We’re going to add two slicers to our example so that we may filter by Continent and Product Category, respectively.
Pick one of the pivot charts, then select PivotChart Analyze > Insert Slicer to add a slicer. The fields that can be used to filter the data are listed in a window that appears. Both the continent and the product category must be selected. Now, our dashboard has two slicers.

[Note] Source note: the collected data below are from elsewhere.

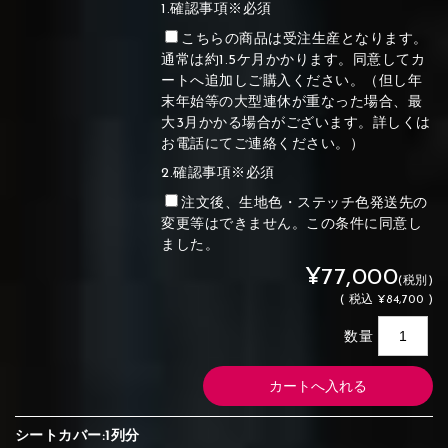
1.確認事項※必須
こちらの商品は受注生産となります。
通常は約1.5ケ月かかります。同意してカ
ートへ追加しご購入ください。（但し年
末年始等の大型連休が重なった場合、最
大3月かかる場合がございます。詳しくは
お電話にてご連絡ください。）
2.確認事項※必須
注文後、生地色・ステッチ色発送先の
変更等はできません。この条件に同意し
ました。
¥77,000
(税別)
(
税込
¥84,700 )
数量
シートカバー:1列分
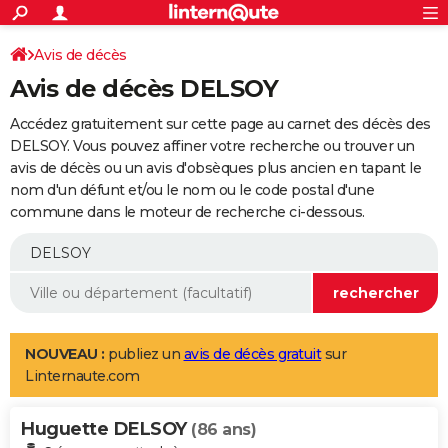
ACTUALITÉS
Connexion
S'inscrire
Avis de décès
Rechercher
Société
Education
Villes
Politique
Faits Divers
Monde
+
SPORT
Avis de décès DELSOY
Football
Cyclisme
Forum
Coupe du monde 2026
Tennis
Rugby
CULTURE
Accédez gratuitement sur cette page au carnet des décès des
TNT
Cinéma
Musique
Programme TV
Streaming
Sorties cinéma
+
DELSOY. Vous pouvez affiner votre recherche ou trouver un
FINANCE
avis de décès ou un avis d'obsèques plus ancien en tapant le
Impôts
Immobilier
Banque
Crédit
Retraite
Epargne
Risques naturels par ville
Assurance
AUTO
nom d'un défunt et/ou le nom ou le code postal d'une
commune dans le moteur de recherche ci-dessous.
Réserver un essai
Berlines
Forum auto
Essais
Citadines
SUV
+
HIGH-TECH
Meilleur smartphone
Ordinateurs
Guide high-tech
Mobiles
Internet
Jeux vidéo
+
BRICOLAGE
Aménagement intérieur
Cuisine
Jardinage
+
Forum
Extérieur
Salle de bains
Rangement
WEEK-END
Escapades
Expositions
Week-end nature
Guides de France
Patrimoine
Musées
+
LIFESTYLE
NOUVEAU :
publiez un
avis de décès gratuit
sur
Linternaute.com
Bien-être
Mode
+
Art de vivre
Loisirs
Modes de vie
SANTE
Huguette DELSOY
Guide de la santé
Médicaments
+
Alimentation
Maladies
Sommeil
(86 ans)
VOYAGE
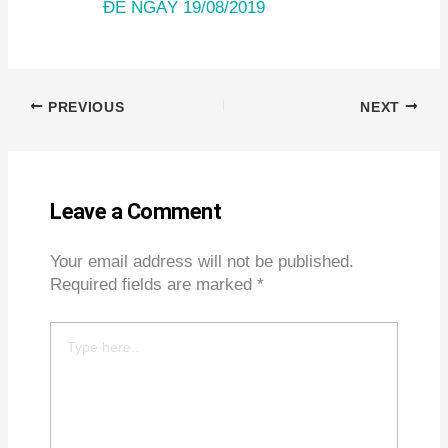
ĐẾ NGÀY 19/08/2019
PREVIOUS
NEXT
Leave a Comment
Your email address will not be published.
Required fields are marked
*
Type
here..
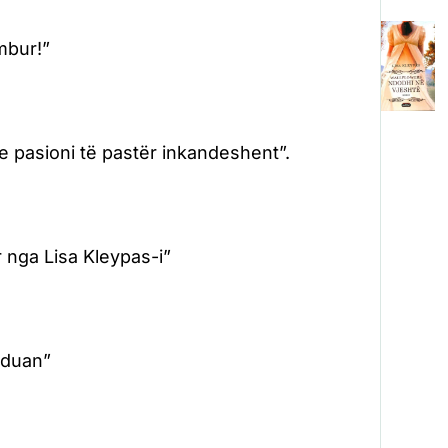
mbur!”
hje pasioni të pastër inkandeshent”.
 nga Lisa Kleypas-i”
 duan”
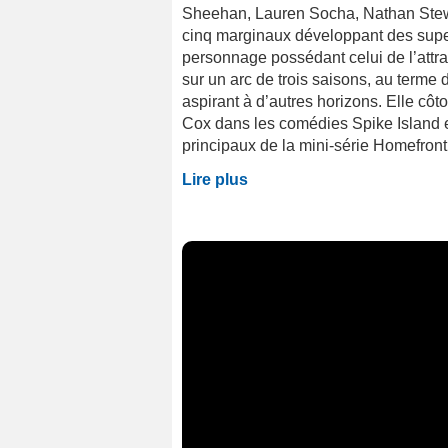
Sheehan, Lauren Socha, Nathan Stewa
cinq marginaux développant des super
personnage possédant celui de l’attr
sur un arc de trois saisons, au terme 
aspirant à d’autres horizons. Elle côt
Cox dans les comédies Spike Island et
principaux de la mini-série Homefront, 
Lire plus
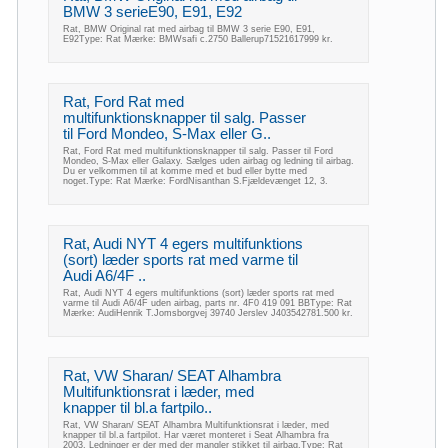
BMW 3 serieE90, E91, E92
Rat, BMW Original rat med airbag til BMW 3 serie E90, E91,
E92Type: Rat Mærke: BMWsafi c.2750 Ballerup71521617999 kr.
Rat, Ford Rat med
multifunktionsknapper til salg. Passer
til Ford Mondeo, S-Max eller G..
Rat, Ford Rat med multifunktionsknapper til salg. Passer til Ford
Mondeo, S-Max eller Galaxy. Sælges uden airbag og ledning til airbag.
Du er velkommen til at komme med et bud eller bytte med
noget.Type: Rat Mærke: FordNisanthan S.Fjældevænget 12, 3.
Rat, Audi NYT 4 egers multifunktions
(sort) læder sports rat med varme til
Audi A6/4F ..
Rat, Audi NYT 4 egers multifunktions (sort) læder sports rat med
varme til Audi A6/4F uden airbag, parts nr. 4F0 419 091 BBType: Rat
Mærke: AudiHenrik T.Jomsborgvej 39740 Jerslev J403542781.500 kr.
Rat, VW Sharan/ SEAT Alhambra
Multifunktionsrat i læder, med
knapper til bl.a fartpilo..
Rat, VW Sharan/ SEAT Alhambra Multifunktionsrat i læder, med
knapper til bl.a fartpilot. Har været monteret i Seat Alhambra fra
2003. Ledninger er der med der mangler stikket til airbag.Type: Rat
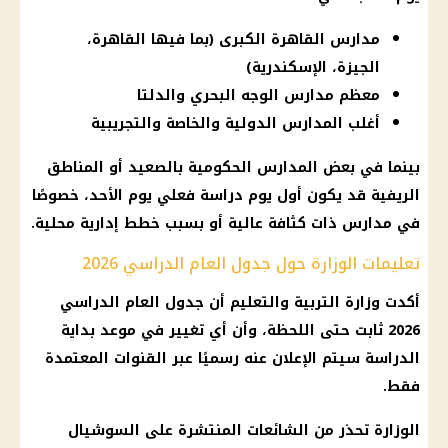
مدارس القاهرة الكبرى (بما فيها القاهرة،
الجيزة، الإسكندرية)
معظم مدارس الوجه البحري والدلتا
أغلب المدارس الدولية والخاصة والتجريبية
بينما في بعض المدارس الحكومية بالصعيد أو المناطق
الريفية قد يكون أول يوم دراسة فعلي يوم الأحد، خصوصًا
في مدارس ذات كثافة عالية أو بسبب خطط إدارية محلية.
تعليمات الوزارة حول جدول العام الدراسي 2026
أكدت وزارة التربية والتعليم أن جدول العام الدراسي
2026 ثابت حتى اللحظة، وأن أي تغيير في موعد بداية
الدراسة سيتم الإعلان عنه رسميًا عبر القنوات المعتمدة
فقط.
الوزارة تحذر من الشائعات المنتشرة على
السوشيال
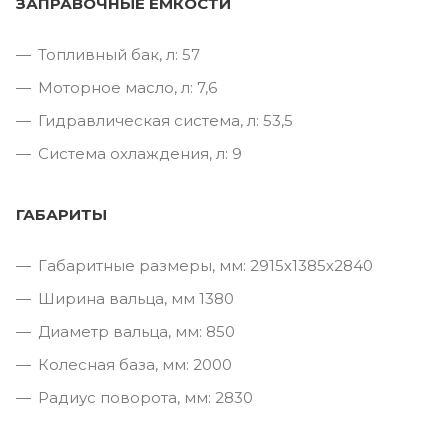
ЗАПРАВОЧНЫЕ ЕМКОСТИ
Топливный бак, л: 57
Моторное масло, л: 7,6
Гидравлическая система, л: 53,5
Система охлаждения, л: 9
ГАБАРИТЫ
Габаритные размеры, мм: 2915х1385х2840
Ширина вальца, мм 1380
Диаметр вальца, мм: 850
Колесная база, мм: 2000
Радиус поворота, мм: 2830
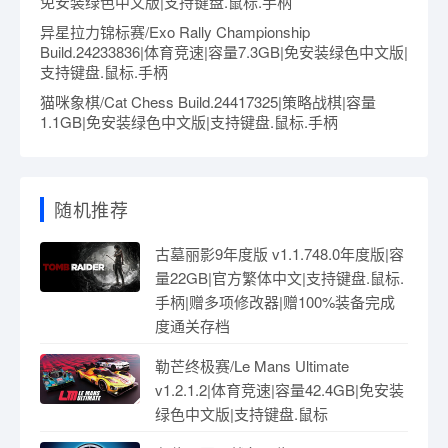
免安装绿色中文版|支持键盘.鼠标.手柄
异星拉力锦标赛/Exo Rally Championship
Build.24233836|体育竞速|容量7.3GB|免安装绿色中文版|
支持键盘.鼠标.手柄
猫咪象棋/Cat Chess Build.24417325|策略战棋|容量
1.1GB|免安装绿色中文版|支持键盘.鼠标.手柄
随机推荐
古墓丽影9年度版 v1.1.748.0年度版|容
量22GB|官方繁体中文|支持键盘.鼠标.
手柄|赠多项修改器|赠100%装备完成
度通关存档
勒芒终极赛/Le Mans Ultimate
v1.2.1.2|体育竞速|容量42.4GB|免安装
绿色中文版|支持键盘.鼠标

By default, the slicers we made are only linked to the chart we used to make them initially. Select a slicer, use the right-click menu to select “Report Connections,” and then check the other 3 pivot tables to connect each slicer to the other pivot charts as well.
Format the dashboard
Now that we have all the components for our dashboard, all that is left to do is format it properly and clean it up. This includes the following:
Stop the pivot tables from automatically resizing the columns: The columns of our dashboard will alter every time a slicer filter is updated because pivot tables by default automatically adapt the width of columns when the data is refreshed. Select a pivot table, then use the right-click menu to deselect the “Autofit column widths on update” checkbox.
Make the chart’s axes so that values are displayed in millions: Change the Display Units setting to millions after selecting the axis values, right-clicking, and choosing “Format Axis”.
Align and space charts and slicers: The standard Excel alignment tools can be used to do this.
The final words
If you work with data, you’ll need to be familiar with Excel and SQL. Both software is considered industry standards for data analysis, even though various data entry services, organizations, and team members may choose one over the other. Excel is helpful for rapid data visualizations and summaries, but SQL is required for handling massive amounts of data, maintaining databases, and making the most of relational databases. That’s why it is recommended to use both while analyzing the data.